Written by Jan Leike and Tom Everitt.

The code is written in Python 3, but should be compatible with Python 2.

The code can be used to calculate the value estimates of the decision theories discussed in our paper Sequential Extensions of Causal and Evidential Decision Theory. Generally, the implemented value functions take as input a distribution defining the environmental probabilities, an action/policy, lists of possible percepts and hidden states, and a utility function. The implementation aims to follow the formulas in the paper as closely as possible. See the code documentation for details.

The results of the calculations are displayed below the code boxes. If you wish to re-run some code (with or without changes), please first run all earlier code boxes in order, as functions in later code boxes depend on earlier code boxes having been executed at least once.

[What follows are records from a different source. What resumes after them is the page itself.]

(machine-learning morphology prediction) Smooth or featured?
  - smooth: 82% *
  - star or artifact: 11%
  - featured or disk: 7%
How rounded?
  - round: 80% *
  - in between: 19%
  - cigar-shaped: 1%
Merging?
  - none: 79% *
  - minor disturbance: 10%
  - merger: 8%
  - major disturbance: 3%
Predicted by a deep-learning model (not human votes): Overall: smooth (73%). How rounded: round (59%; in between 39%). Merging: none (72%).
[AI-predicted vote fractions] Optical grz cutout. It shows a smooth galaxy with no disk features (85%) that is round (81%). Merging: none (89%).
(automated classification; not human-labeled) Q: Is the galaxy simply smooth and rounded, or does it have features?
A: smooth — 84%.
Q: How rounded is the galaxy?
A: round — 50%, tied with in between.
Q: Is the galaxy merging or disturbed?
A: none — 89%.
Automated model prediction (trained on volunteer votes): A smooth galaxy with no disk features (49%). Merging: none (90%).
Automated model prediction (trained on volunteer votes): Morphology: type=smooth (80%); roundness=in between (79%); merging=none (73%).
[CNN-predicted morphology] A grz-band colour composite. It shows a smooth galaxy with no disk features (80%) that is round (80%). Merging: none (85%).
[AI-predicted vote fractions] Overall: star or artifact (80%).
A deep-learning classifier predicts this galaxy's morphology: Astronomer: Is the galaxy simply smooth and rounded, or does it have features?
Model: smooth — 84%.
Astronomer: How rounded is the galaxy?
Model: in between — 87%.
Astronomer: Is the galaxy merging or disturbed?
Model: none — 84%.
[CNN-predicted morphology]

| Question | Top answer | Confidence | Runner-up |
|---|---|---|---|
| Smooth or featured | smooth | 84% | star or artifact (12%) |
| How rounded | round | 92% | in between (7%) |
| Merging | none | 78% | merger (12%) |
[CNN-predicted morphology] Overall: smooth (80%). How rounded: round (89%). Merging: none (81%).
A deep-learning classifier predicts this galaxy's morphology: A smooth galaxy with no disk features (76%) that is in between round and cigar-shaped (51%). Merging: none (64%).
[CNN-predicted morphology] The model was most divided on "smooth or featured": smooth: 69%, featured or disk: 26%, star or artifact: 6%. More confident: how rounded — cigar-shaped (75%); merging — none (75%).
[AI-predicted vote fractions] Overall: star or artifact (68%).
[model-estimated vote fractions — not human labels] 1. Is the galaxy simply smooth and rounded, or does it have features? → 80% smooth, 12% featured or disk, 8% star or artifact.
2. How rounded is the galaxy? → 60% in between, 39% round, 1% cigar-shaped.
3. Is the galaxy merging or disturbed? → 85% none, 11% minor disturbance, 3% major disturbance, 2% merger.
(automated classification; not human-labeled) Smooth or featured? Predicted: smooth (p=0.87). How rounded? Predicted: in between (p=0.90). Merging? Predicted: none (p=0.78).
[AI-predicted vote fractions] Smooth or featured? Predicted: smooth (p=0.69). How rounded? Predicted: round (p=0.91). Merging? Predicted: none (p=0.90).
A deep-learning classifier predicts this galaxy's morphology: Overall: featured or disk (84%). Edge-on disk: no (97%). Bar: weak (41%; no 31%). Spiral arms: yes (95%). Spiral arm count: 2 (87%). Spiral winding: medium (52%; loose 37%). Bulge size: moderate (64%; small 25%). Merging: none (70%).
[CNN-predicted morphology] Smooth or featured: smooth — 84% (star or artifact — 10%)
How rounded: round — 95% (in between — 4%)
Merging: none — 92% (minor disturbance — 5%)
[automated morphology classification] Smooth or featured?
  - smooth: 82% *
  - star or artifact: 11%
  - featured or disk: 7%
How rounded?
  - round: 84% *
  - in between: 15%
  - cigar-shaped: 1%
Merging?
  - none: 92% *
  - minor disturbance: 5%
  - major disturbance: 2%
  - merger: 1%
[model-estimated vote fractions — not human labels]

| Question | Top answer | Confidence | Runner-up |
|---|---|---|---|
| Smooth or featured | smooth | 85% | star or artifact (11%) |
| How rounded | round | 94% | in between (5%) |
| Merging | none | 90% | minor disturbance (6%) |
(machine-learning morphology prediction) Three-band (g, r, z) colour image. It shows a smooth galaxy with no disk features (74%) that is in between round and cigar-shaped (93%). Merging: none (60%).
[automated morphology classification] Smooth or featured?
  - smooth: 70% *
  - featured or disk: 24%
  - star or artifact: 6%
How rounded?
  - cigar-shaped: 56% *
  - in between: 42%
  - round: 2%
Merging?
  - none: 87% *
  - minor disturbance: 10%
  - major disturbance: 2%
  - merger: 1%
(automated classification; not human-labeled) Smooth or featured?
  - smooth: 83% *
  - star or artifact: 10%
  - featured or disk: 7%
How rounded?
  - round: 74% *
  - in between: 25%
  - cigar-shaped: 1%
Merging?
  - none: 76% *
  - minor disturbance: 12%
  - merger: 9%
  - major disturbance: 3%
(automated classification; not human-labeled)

To run a code box, press Shift+Enter.

In a *decision problem*,
we take one action $a \in \mathcal{A}$, receive a percept $e \in \mathcal{E}$
(typically called *outcome* in the decision theory literature)
and get a payoff according to the utility function
$u: \mathcal{E} \to [0, 1]$.
We assume that the set of actions $\mathcal{A}$ and the set of percepts $\mathcal{E}$ are finite.
Additionally,
the environment contains a *hidden state* $s \in \mathcal{S}$.
The hidden state holds information that is inaccessible to the agent
at the time of the decision,
but may influence the decision and the percept.
Formally, the environment is given by
a probability distribution $P$ over the hidden state, the action and the percept
that factors according to a *causal graph* (Pearl, 2009).

A causal graph over the random variables $x_1,\dots,x_n$ is a directed acyclic graph with nodes $x_1,\dots,x_n$ and probability distributions $P(x_i\mid pa_i)$ for each node $x_i$ where $pa_i$ is the set of parents of $x_i$ in the graph. It is natural to identify the causal graph with the factored distribution $P(x_1,\dots, x_n) = \prod_{i=1}^n P(x_i\mid pa_i)$. Given such a causal graph, the $\texttt{do}$-operator is defined as $$ P(x_1, \ldots, x_j, \ldots, x_n \mid \texttt{do}(x_j := b)) = \frac{\prod_{i=1}^n P(x_i \mid pa_i)}{P(x_j \mid pa_j)} $$ if $x_j = b$ on the left hand side and $0$ otherwise. The result is a new probability distribution that can be marginalized and conditioned in the standard way. Intuitively, intervening on node $x_j$ means ignoring all incoming arrows to $x_j$, as the effects they represent are no longer relevant when we intervene; the division removes the $P(x_j \mid pa_j)$ factor from $P(x_1,\dots,x_n)$. Note that the $\texttt{do}$-operator is only defined for distributions for which a causal graph has been specified. See (Pearl, 2009, Ch. 3.4) for details.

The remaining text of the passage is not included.